_SHORT PROBLEM 1_
Reproduce everything from "A concrete question" down to "readpage implementation, i.e." in the kernel mailing-list message, changing "file system" to "filesystem".
_SHORT PROBLEM 2_
Which kernel version does the kernel mailing-list message say its code excerpts come from?
_SHORT PROBLEM 3_
Continue the kernel mailing-list message from its final sentence.

_SELECTED TEXT_
Re: (fwd) Re: [RFC] mount flag "direct"

From: Peter T. Breuer (ptb@it.uc3m.es)
Date: Mon Sep 09 2002 - 11:30:21 EST


A concrete question wrt the current file i/o data flow ...

"Anton Altaparmakov wrote:"
> VFS: on file read we eventually reach:
>
> mm/filemap.c::generic_file_read() which calls
> mm/filemap.c::do_generic_file_read() which breaks the request into units
> of PAGE_CACHE_SIZE, i.e. into individual pages and calls the file system's
> address space ->readpage() method for each of those pages.
>
> Assuming the file system uses the generic readpage implementation, i.e.
> fs/buffer.c::block_read_full_page(), this in turn breaks the page into
> blocksize blocks (for NTFS 512 bytes, remember?) and calls the FS
> supplied get_block() callback, once for each blocksize block (in the form

There is an inode arg passed to the fs get_block. Is this really the
inode of a file, or is it a single inode associated with the mount
(I see we only use it to get to the sb and thence the blocksize)

I am confused because ext_get_block says it's the file inode:

 static int ext2_get_block(struct inode *inode, sector_t iblock, struct
 buffer_head *bh_result, int create)
 ...
 int depth = ext2_block_to_path(inode, iblock, offsets, &boundary);
 ...

  * ext2_block_to_path - parse the block number into array of offsets
  * @inode: inode in question (we are only interested in its superblock)
          ^^^^^^^^^^^^^^^^^^^^^^^^
  * @i_block: block number to be parsed
  ...

and the vfs layer seems to pass mapping->host, which I believe should
be associated with the mount.

  int block_read_full_page(struct page *page, get_block_t *get_block)
  {
          struct inode *inode = page->mapping->host;

(all kernel 2.5.31).

> of a struct buffer_head).
>
> This finds where this 512 byte block is, and maps the buffer head (i.e.

Now, you say (and I believe you!) that the get_block call finds where
the block is. But I understand you to say that the data pased in by VFS
is in local offsets .. that corresponds to what I see:
block_read_full_page() gets passed a page struct and then calculates the
first and last (local?) blocks from page->index ...

  iblock = page->index << (PAGE_CACHE_SHIFT - inode->i_blkbits);
  lblock = (inode->i_size+blocksize-1) >> inode->i_blkbits;

and that makes it seem as though the page already contained an offset
relative to the device, or logical in some other way that will now
be resolved by the fs specific get_block() call. However, the ext2
get_block only consults the superblock, nothing else when resolving
the logical blk number. So no inode gets looked at, as far as I can
see, at least in the simple cases ("direct inode"?). In the general
case there is some sort of chain lookup, that starts with the
superblock and goes somewhere ...

_SUPPLIED INFORMATION_
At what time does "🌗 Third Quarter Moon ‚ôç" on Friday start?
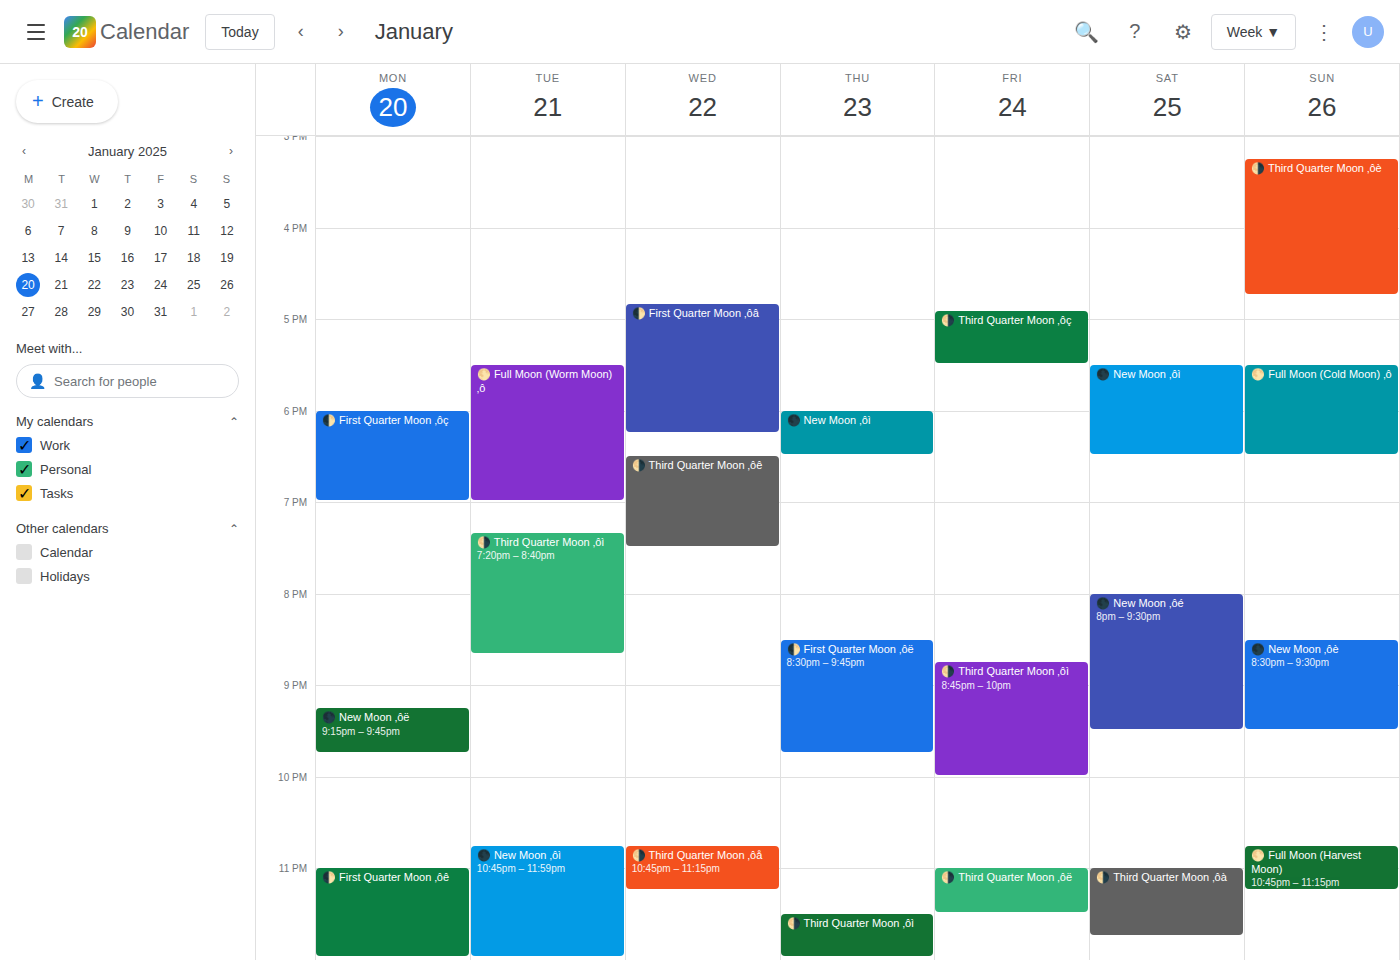
4:55 PM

_TASK RESPONSE 1_
A concrete question wrt the current file i/o data flow ...

"Anton Altaparmakov wrote:"
> VFS: on file read we eventually reach:
>
> mm/filemap.c::generic_file_read() which calls
> mm/filemap.c::do_generic_file_read() which breaks the request into units
> of PAGE_CACHE_SIZE, i.e. into individual pages and calls the filesystem's
> address space ->readpage() method for each of those pages.
>
> Assuming the filesystem uses the generic readpage implementation, i.e.

_TASK RESPONSE 2_
Kernel 2.5.31.

_TASK RESPONSE 3_
    partial = ext2_get_branch(inode, depth, offsets, chain, &err);

   **
    * ext2_get_branch - read the chain of indirect blocks leading to data
    * @inode: inode in question
    * @depth: depth of the chain (1 - direct pointer, etc.)
    * @offsets: offsets of pointers in inode/indirect blocks
    * @chain: place to store the result
    * @err: here we store the error value

Which seems to be trying to say that the inode arg is something that's
meant to be really the inode, not just some dummy that leads to the
superblock for purposes of getting the blksiz.

So I'm confused.

I'm also confused about how come the page already contains what seems
to be a device-relative offset (or other logical) block number.

> sets up the buffer_head to point to the correct on disk location) and

But the setup seems to be trivial in the "direct" case for ext2.
And I don't see how that can be because the VFS ought /not/ to have
enough info to make it trivial?

> returns it to the VFS, i.e. to block_read_full_page() which then goes and
> calls get_block() for the next blocksize block, etc...

Now, if I go back to mm/do_generic_file_read(), I see that it's working
on a struct file, and passes that file struct to the fs specific
readpage.

        error = mapping->a_ops->readpage(filp, page);

I can believe that maybe the magic is there. But no, that's the
it's the generic ext2_readpage that gets used, and that _drops_
the file pointer!

       static int ext2_readpage(struct file *file, struct page *page)
       {
               return mpage_readpage(page, ext2_get_block);
       }

so, um, somehow the page contained all the info necessary to do lookups
on disk in ext2, no FS info required.

Do I read this right? How the heck di that page info get filled in in
the first place? How can it be enough? It can't be!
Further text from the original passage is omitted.